Jandong Chen („Little Tiger“) hat sich in einem Betrugs- und Geldwäschekomplott in Höhe von 27 Millionen US-Dollar schuldig bekannt, das sich gegen etwa 2.000 ältere Opfer in den USA richtete. Laut den US-Behörden nutzte das Vorgehen Bank- und Regierungs-Imitationen sowie „technische Unterstützung“ und „Rückerstattung“-Vorwände, um Betroffene in von Indien-Betreibern kontrollierte Betrugsrufzentren zu leiten.

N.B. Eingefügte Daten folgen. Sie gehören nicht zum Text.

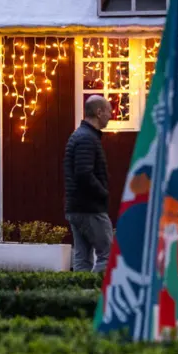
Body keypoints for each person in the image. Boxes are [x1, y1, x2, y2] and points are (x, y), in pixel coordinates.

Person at [64, 95, 114, 273]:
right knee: (108, 256)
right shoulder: (87, 138)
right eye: (109, 111)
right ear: (99, 112)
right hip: (90, 208)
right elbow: (84, 174)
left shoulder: (80, 135)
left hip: (76, 207)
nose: (111, 115)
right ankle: (96, 297)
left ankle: (80, 297)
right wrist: (103, 193)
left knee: (82, 258)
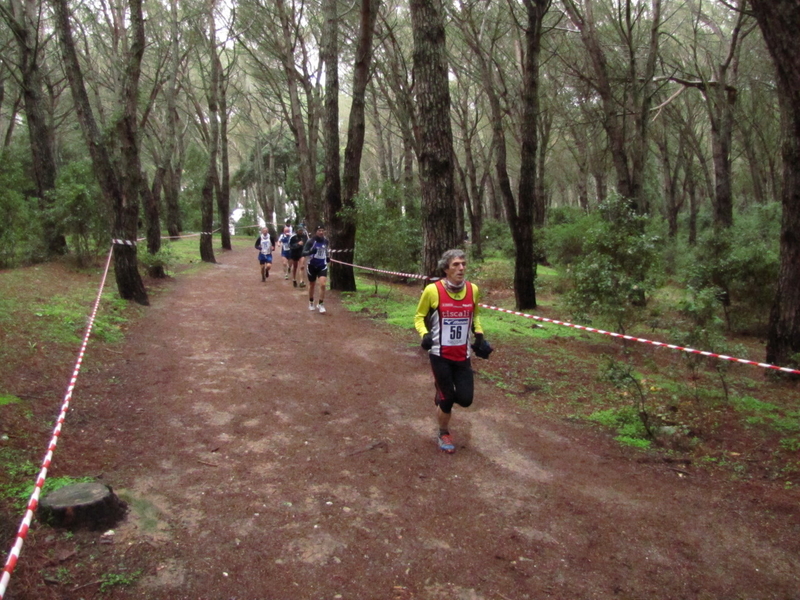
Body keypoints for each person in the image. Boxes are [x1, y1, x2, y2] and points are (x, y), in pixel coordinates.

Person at [414, 249, 491, 454]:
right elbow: (419, 317)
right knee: (448, 398)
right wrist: (424, 334)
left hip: (463, 355)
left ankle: (441, 395)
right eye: (456, 264)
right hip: (440, 354)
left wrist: (480, 334)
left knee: (466, 399)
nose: (461, 268)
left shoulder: (472, 289)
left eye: (463, 264)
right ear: (446, 268)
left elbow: (475, 317)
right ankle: (443, 432)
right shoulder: (433, 290)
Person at [303, 225, 331, 313]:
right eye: (319, 230)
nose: (321, 232)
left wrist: (327, 257)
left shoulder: (326, 241)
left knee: (322, 284)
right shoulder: (311, 241)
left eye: (323, 230)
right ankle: (311, 302)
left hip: (322, 265)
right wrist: (311, 251)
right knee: (312, 284)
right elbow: (303, 252)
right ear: (316, 231)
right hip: (312, 265)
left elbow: (326, 250)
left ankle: (321, 304)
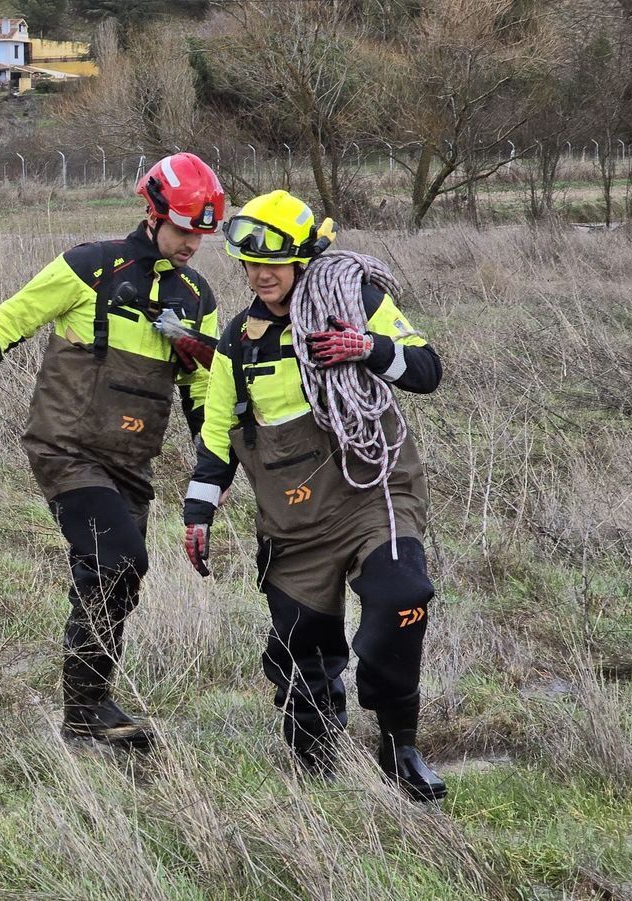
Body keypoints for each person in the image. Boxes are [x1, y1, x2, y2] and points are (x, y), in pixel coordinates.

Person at [0, 152, 225, 748]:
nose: (193, 243)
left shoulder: (196, 296)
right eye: (185, 229)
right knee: (117, 561)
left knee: (116, 578)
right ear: (153, 214)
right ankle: (87, 709)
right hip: (66, 450)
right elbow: (10, 319)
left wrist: (213, 469)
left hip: (132, 463)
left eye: (201, 234)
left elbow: (201, 392)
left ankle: (85, 714)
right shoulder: (89, 267)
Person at [181, 190, 446, 800]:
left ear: (304, 259)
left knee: (402, 597)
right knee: (300, 650)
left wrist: (368, 349)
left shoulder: (354, 302)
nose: (260, 275)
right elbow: (218, 439)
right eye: (249, 264)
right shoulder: (237, 344)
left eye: (273, 262)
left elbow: (427, 370)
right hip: (293, 522)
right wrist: (199, 512)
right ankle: (316, 762)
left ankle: (399, 745)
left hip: (374, 494)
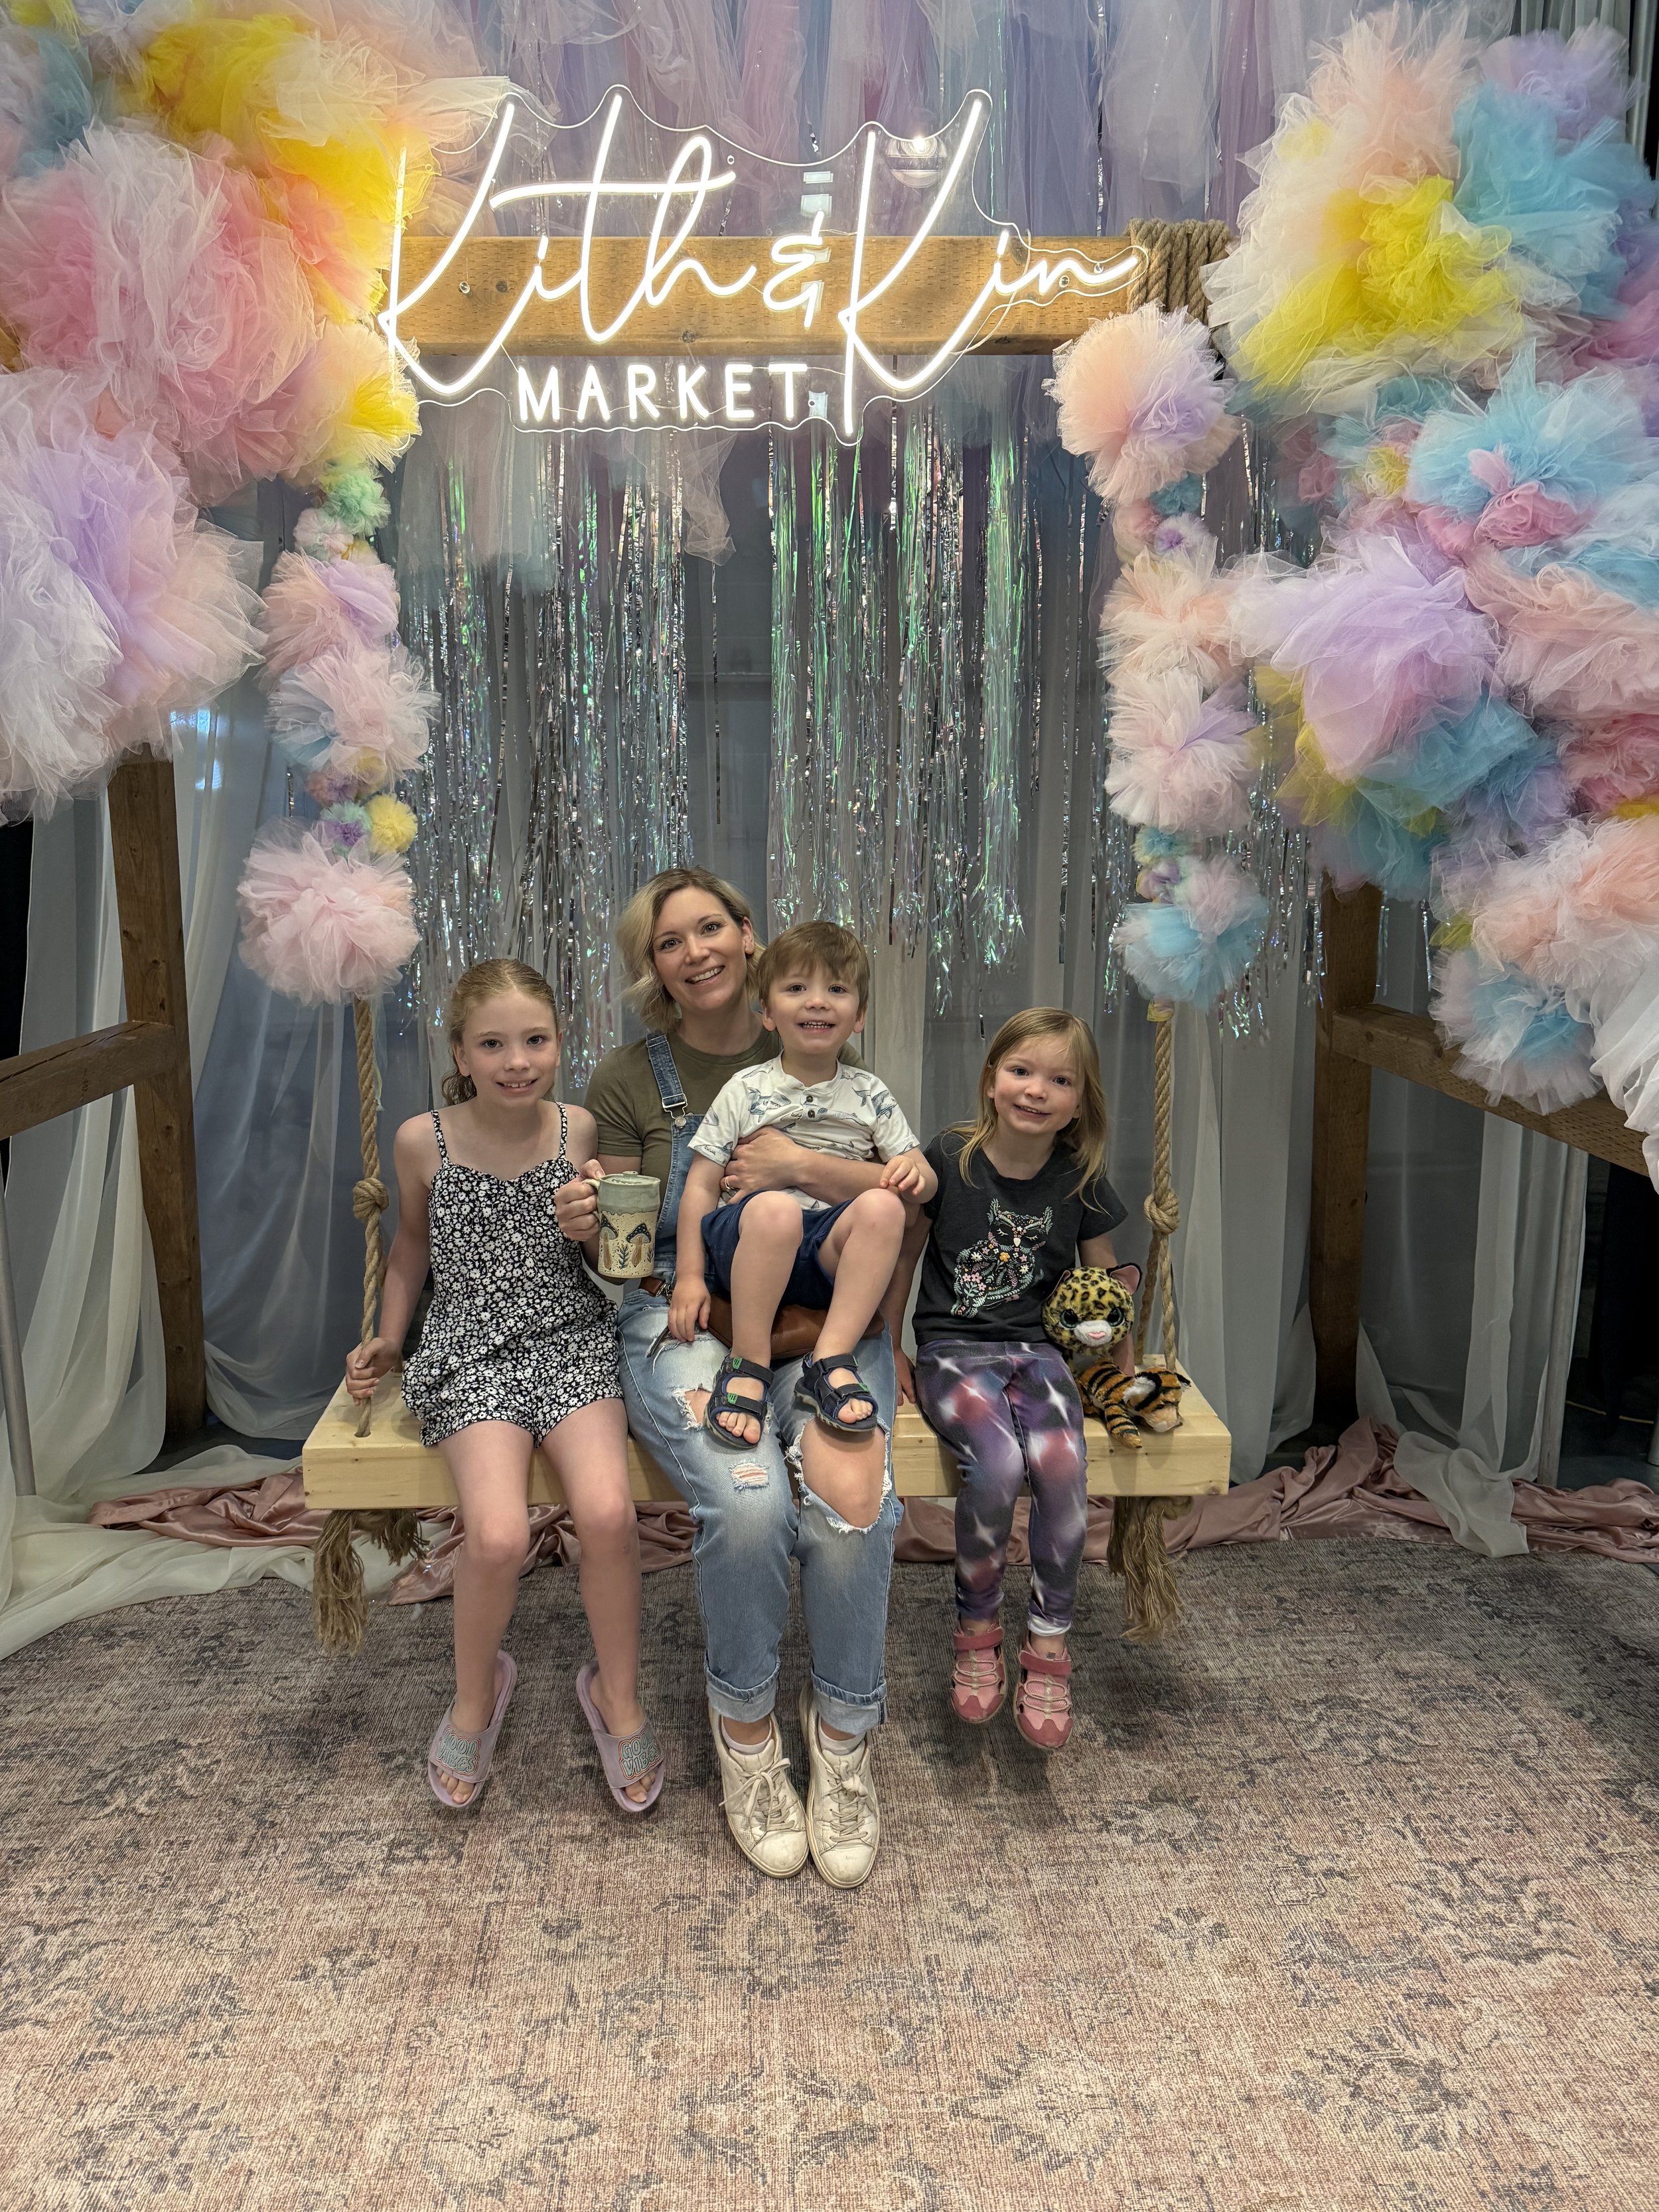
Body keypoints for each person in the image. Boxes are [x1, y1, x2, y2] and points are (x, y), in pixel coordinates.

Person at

Der chinesische Staatsangehörige Jiandong Chen („Little Tiger“) hat sich laut Angaben des US-Justizministeriums schuldig bekannt, an einem Betrugs- und Geldwäschekomplott mit einem Volumen von 27 Millionen US-Dollar beteiligt gewesen zu sein. Ziel des Vorgehens waren rund 2.000 ältere Menschen in den gesamten Vereinigten Staaten. Die Ermittler beschrieben, dass die Täter ein mehrgleisiges Imitationskonzept einsetzten, das darauf abzielte, den Opfern glaubhaft zu machen, sie würden mit legitimen Finanzinstituten und Regierungsstellen Kontakt aufnehmen. Den Staatsanwälten zufolge umfasste die Tatserie unter anderem die Imitation von Banken und Behörden sowie anschließende Social-Engineering-Schritte, die auf dringenden Ausreden wie „Rückerstattung“ und „technische Unterstützung“ aufbauten. Die Opfer wurden dazu gebracht, betrügerische Telefonnummern anzurufen, die von Call Centern in Indien kontrolliert wurden, wo weitere, besonders einschüchternde Vorgehensweisen durchgeführt werden sollten. Der Fall verdeutlicht, wie moderne Imitationsbetrügereien häufig mehrere Einstiegspunkte kombinieren – etwa Telefonanrufe, E-Mails und irreführende Pop-ups – und anschließend in eine Eskalationsgeschichte mit Support- oder Refund-Erzählung übergehen, um die Betroffenen unter Druck zu setzen, Zugang zu ermöglichen oder Geld bereitzustellen. Für Verbraucher zeigt der Fall, wie wichtig es ist, Kontaktdaten vor einer Reaktion auf „dringende“ Behauptungen zu Konten, Rückerstattungen oder Computersicherheit über vertrauenswürdige Kanäle zu prüfen.